Communications and marketing degrees offer another kind of flexibility. Strong writers and speakers find work in public relations, advertising, corporate communications, event planning, social media management, and journalism. These skills also pair well with more technical fields. A communications graduate who learns basic data analytics or content strategy can command a higher salary than either skill set alone would produce.

English, often dismissed as impractical, shows up in a surprising range of careers: editing, publishing, education, law, HR, and content marketing. The core skills (critical thinking, research, clear writing) are transferable to almost any knowledge-work environment.

Degrees Most Resilient to Automation

AI and automation are reshaping the job market, and some degrees position you better than others for that shift. Fields that rely on physical presence, human judgment, empathy, or unpredictable decision-making are the hardest to automate.
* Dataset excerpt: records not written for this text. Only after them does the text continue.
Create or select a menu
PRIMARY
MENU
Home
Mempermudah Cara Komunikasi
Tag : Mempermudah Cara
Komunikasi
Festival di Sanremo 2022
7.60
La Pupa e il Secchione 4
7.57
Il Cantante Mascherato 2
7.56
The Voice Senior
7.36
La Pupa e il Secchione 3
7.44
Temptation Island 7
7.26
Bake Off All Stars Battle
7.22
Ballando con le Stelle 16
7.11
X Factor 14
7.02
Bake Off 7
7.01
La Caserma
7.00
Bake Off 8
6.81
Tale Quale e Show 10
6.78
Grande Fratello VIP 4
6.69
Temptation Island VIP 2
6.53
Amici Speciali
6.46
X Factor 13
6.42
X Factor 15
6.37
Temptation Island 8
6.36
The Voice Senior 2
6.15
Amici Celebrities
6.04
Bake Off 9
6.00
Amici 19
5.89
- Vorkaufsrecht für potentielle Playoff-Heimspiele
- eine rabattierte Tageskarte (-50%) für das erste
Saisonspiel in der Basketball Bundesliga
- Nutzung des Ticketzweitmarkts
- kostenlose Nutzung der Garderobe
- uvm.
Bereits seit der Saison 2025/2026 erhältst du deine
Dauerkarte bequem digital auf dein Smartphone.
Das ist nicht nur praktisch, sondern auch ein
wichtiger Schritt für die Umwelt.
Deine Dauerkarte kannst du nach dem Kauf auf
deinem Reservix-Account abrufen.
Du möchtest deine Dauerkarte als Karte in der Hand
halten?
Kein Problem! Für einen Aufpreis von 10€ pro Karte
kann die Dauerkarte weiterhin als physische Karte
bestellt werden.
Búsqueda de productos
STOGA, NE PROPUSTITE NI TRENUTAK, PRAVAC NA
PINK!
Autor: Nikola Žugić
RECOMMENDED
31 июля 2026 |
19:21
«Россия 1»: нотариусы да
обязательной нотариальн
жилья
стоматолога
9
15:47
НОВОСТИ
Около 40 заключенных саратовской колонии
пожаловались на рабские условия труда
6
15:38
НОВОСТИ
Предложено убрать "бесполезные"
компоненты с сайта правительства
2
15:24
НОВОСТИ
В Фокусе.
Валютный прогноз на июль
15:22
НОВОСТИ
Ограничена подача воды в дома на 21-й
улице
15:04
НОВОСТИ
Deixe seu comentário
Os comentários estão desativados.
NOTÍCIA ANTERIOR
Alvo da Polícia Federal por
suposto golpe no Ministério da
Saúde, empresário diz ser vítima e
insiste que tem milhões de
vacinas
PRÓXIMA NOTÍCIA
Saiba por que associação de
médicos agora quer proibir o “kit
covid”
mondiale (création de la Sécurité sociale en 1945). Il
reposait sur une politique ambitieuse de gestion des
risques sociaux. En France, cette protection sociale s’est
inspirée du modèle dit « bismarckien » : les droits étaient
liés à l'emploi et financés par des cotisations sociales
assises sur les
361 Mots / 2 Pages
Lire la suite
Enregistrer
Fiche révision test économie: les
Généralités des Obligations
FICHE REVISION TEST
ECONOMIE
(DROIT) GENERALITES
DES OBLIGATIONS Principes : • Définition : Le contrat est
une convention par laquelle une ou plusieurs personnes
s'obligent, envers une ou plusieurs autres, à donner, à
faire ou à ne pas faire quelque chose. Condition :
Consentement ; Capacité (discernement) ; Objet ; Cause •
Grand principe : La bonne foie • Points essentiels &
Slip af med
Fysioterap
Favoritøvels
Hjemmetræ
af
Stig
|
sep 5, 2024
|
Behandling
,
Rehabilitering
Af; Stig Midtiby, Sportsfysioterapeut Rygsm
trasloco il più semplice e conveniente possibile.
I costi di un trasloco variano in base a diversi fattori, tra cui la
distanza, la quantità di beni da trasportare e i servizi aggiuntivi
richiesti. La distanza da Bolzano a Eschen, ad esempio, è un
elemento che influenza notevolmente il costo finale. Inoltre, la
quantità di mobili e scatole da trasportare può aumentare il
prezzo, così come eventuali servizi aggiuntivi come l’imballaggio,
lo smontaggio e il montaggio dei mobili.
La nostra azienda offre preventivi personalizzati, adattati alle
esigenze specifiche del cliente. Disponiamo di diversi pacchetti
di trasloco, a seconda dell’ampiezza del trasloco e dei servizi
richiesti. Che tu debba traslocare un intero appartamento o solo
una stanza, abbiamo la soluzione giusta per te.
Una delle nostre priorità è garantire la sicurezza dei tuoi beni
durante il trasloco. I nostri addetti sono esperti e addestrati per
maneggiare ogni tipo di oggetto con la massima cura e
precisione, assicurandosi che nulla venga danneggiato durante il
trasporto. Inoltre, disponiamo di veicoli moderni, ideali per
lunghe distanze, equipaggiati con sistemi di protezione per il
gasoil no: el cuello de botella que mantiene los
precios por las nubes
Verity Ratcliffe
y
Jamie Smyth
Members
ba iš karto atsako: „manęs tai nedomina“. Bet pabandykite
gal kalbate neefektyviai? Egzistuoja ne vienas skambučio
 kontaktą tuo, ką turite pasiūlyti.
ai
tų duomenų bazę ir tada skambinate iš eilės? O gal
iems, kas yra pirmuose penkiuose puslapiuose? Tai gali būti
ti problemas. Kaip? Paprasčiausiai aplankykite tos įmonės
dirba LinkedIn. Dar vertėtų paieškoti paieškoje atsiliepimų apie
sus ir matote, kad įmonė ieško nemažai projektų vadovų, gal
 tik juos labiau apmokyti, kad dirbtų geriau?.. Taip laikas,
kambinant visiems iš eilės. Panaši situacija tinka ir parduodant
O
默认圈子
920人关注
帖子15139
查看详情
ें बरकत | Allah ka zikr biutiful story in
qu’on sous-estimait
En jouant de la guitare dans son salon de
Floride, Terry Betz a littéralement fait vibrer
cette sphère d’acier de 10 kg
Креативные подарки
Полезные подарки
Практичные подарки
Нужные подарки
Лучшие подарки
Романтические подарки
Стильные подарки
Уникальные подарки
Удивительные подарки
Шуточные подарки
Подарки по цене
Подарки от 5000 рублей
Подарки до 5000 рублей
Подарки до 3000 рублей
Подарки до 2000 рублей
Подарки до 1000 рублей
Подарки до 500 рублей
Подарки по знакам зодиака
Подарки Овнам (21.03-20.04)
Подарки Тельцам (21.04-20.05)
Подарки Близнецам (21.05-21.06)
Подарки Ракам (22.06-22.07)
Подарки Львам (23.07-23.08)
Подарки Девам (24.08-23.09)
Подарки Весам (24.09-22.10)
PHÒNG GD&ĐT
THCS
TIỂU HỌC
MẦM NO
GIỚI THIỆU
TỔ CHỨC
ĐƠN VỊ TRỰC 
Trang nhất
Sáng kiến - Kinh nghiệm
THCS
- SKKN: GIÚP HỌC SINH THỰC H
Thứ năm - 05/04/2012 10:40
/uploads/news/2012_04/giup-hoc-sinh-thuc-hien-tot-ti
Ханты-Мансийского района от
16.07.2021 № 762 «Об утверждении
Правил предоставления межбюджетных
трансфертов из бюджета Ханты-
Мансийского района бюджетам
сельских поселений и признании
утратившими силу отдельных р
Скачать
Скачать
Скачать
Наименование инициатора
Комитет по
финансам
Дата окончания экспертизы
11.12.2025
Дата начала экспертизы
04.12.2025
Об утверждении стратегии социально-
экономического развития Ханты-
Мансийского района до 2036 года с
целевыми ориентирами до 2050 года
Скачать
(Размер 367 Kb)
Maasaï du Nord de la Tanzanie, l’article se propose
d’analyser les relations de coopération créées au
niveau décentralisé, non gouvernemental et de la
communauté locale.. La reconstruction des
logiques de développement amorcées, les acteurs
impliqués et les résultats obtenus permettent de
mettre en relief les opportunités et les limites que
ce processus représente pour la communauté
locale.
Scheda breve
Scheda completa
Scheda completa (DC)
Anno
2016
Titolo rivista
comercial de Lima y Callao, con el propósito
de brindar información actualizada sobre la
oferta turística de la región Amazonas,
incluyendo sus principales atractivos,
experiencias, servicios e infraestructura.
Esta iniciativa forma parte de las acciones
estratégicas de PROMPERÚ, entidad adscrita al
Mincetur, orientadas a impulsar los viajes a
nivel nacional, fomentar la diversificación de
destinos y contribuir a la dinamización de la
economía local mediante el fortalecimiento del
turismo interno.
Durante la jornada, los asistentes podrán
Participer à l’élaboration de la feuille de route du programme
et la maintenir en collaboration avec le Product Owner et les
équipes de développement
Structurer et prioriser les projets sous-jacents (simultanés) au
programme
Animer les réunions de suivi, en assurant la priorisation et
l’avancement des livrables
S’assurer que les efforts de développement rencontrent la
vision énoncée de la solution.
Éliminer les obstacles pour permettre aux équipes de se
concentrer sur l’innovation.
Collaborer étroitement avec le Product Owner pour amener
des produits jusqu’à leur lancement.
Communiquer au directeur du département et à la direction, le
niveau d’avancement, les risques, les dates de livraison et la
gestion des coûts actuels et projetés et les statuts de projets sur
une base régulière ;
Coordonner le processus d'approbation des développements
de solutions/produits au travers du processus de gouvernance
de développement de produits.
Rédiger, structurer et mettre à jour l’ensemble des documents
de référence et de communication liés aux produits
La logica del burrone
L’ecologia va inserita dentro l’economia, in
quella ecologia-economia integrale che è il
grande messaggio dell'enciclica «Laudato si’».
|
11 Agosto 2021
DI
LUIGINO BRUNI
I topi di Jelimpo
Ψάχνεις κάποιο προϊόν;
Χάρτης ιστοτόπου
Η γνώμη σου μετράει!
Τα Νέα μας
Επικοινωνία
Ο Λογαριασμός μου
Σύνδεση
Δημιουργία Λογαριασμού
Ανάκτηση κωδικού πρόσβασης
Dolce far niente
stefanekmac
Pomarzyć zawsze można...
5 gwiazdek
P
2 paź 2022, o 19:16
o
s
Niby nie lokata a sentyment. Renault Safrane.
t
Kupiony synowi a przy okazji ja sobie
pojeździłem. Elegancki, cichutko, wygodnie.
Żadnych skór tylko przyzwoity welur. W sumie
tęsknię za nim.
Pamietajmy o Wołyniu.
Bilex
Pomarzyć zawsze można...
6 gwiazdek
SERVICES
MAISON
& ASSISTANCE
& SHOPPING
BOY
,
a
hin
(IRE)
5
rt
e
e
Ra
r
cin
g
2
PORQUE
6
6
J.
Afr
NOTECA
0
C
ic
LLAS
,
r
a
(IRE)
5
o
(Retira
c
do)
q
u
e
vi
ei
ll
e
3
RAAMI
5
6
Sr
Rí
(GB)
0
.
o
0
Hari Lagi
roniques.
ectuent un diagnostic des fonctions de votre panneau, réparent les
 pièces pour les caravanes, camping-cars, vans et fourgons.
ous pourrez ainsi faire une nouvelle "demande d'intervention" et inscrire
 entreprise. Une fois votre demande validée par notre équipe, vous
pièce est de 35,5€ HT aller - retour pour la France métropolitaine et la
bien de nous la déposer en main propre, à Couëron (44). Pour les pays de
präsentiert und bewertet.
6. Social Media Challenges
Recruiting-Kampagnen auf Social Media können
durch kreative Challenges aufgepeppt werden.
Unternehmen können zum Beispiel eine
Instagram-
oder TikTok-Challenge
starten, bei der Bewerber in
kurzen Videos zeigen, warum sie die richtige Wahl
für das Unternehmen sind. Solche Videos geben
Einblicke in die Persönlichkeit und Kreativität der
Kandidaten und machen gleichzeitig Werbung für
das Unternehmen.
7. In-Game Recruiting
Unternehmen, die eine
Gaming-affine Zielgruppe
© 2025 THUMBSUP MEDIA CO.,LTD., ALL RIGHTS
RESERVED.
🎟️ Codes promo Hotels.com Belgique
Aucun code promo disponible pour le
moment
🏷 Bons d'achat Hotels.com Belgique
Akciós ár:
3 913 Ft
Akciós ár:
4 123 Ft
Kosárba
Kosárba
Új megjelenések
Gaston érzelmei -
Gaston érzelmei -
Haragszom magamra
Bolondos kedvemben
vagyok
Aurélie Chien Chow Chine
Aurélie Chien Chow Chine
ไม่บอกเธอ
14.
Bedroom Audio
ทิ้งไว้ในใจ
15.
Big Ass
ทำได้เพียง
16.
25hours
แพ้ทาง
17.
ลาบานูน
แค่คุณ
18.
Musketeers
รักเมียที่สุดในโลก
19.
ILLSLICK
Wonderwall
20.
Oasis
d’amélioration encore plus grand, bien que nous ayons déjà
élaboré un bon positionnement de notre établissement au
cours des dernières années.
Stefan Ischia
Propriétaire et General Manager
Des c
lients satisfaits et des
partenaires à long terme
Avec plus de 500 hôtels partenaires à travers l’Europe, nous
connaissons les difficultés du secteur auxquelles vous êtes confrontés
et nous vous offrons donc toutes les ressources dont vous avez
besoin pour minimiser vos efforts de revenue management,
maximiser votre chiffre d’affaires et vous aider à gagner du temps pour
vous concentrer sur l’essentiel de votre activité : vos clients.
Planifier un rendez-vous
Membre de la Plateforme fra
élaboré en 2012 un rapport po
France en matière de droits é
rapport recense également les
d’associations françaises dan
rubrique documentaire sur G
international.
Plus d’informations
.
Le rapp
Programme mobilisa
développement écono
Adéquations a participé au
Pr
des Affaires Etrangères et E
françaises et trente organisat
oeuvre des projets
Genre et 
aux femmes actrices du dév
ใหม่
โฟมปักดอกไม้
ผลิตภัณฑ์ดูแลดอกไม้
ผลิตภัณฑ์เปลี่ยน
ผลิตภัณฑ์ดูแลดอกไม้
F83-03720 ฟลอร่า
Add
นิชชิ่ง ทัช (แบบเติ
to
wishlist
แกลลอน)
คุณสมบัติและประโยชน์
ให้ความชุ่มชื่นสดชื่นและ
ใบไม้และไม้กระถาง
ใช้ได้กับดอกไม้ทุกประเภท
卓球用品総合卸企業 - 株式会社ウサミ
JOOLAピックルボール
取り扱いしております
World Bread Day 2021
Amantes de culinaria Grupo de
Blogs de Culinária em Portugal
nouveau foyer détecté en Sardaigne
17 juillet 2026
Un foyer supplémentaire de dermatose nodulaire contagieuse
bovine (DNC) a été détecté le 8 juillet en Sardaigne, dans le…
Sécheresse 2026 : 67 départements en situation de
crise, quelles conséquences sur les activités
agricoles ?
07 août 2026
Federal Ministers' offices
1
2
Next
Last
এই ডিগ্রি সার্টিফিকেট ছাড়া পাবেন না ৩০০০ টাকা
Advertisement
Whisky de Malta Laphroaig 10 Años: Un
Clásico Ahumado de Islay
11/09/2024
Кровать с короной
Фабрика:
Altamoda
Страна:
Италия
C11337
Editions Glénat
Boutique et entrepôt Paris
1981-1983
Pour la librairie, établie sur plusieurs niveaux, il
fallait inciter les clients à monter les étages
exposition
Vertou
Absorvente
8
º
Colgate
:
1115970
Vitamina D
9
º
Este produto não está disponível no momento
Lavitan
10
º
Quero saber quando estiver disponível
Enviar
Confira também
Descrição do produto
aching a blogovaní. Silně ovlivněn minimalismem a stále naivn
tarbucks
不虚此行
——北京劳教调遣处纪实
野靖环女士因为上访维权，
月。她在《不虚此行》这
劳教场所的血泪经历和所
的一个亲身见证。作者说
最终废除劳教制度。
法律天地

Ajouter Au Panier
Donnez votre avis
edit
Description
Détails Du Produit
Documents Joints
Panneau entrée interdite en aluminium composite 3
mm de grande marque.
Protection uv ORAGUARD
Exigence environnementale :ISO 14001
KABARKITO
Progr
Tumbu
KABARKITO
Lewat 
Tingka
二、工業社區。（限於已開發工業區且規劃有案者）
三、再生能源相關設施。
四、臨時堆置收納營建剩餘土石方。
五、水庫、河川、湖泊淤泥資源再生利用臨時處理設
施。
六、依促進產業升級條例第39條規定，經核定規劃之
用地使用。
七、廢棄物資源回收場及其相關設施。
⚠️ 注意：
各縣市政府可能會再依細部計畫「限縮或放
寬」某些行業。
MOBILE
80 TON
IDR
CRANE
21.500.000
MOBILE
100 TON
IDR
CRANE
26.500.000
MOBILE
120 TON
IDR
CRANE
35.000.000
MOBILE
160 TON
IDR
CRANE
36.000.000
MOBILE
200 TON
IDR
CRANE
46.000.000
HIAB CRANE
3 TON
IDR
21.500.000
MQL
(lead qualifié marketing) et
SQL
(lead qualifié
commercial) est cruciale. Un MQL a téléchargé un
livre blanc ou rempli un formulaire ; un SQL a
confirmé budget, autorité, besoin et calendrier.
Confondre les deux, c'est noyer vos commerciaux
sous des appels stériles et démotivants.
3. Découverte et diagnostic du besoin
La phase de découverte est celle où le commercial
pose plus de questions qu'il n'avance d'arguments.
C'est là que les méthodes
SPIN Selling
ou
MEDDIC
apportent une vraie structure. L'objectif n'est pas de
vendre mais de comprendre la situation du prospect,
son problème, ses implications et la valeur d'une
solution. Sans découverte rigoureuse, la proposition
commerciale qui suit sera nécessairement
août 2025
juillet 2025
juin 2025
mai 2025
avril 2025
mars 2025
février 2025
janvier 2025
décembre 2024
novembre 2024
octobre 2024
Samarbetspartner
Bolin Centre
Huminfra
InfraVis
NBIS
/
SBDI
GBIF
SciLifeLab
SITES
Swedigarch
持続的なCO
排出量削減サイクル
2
Healthcare is near the top of the resilience list. Nurses, physical therapists, and physicians make hands-on, high-stakes decisions that require reading a patient’s condition in real time. Strategic leadership roles, the kind that business and management degrees feed into, also remain firmly human. AI can surface data and recommendations, but organizations still need people who can weigh competing priorities, manage teams, and make judgment calls under uncertainty.

Teaching is another resilient path. Classroom instruction involves adapting to individual students, managing group dynamics, and building relationships, none of which lend themselves to automation. Emergency response fields (paramedicine, firefighting, emergency management) are similarly protected because they demand rapid physical action in unpredictable environments.

Engineering and computer science sit in an interesting position. These fields are building the AI tools that displace other jobs, which means practitioners stay in demand even as the technology advances. The key is staying current: an engineer or developer who stops learning new frameworks and tools will lose ground, but one who keeps up remains highly employable.

How to Choose Based on Your Priorities

No single degree is “the most useful” for everyone. Your best choice depends on what you’re solving for. If you want the highest paycheck as fast as possible, computer science or engineering gets you there. If you want to minimize financial risk, look at programs with low debt-to-income ratios, especially associate-level technical programs that get you earning in two years. If you value career flexibility and aren’t sure where you’ll land, business, finance, or psychology give you the widest range of options. If job security over the next decade matters most, healthcare and education offer structural demand that isn’t going away.

The strongest play, when possible, is to combine two of these dimensions. A nursing degree offers both high demand and automation resilience. A computer science degree delivers top-tier pay and strong long-term relevance. A finance degree pairs solid earnings with genuine versatility. Whatever you choose, the degrees that hold their value over time share a common thread: they build specific, demonstrable skills that employers need, not just broad knowledge that’s hard to put on a resume.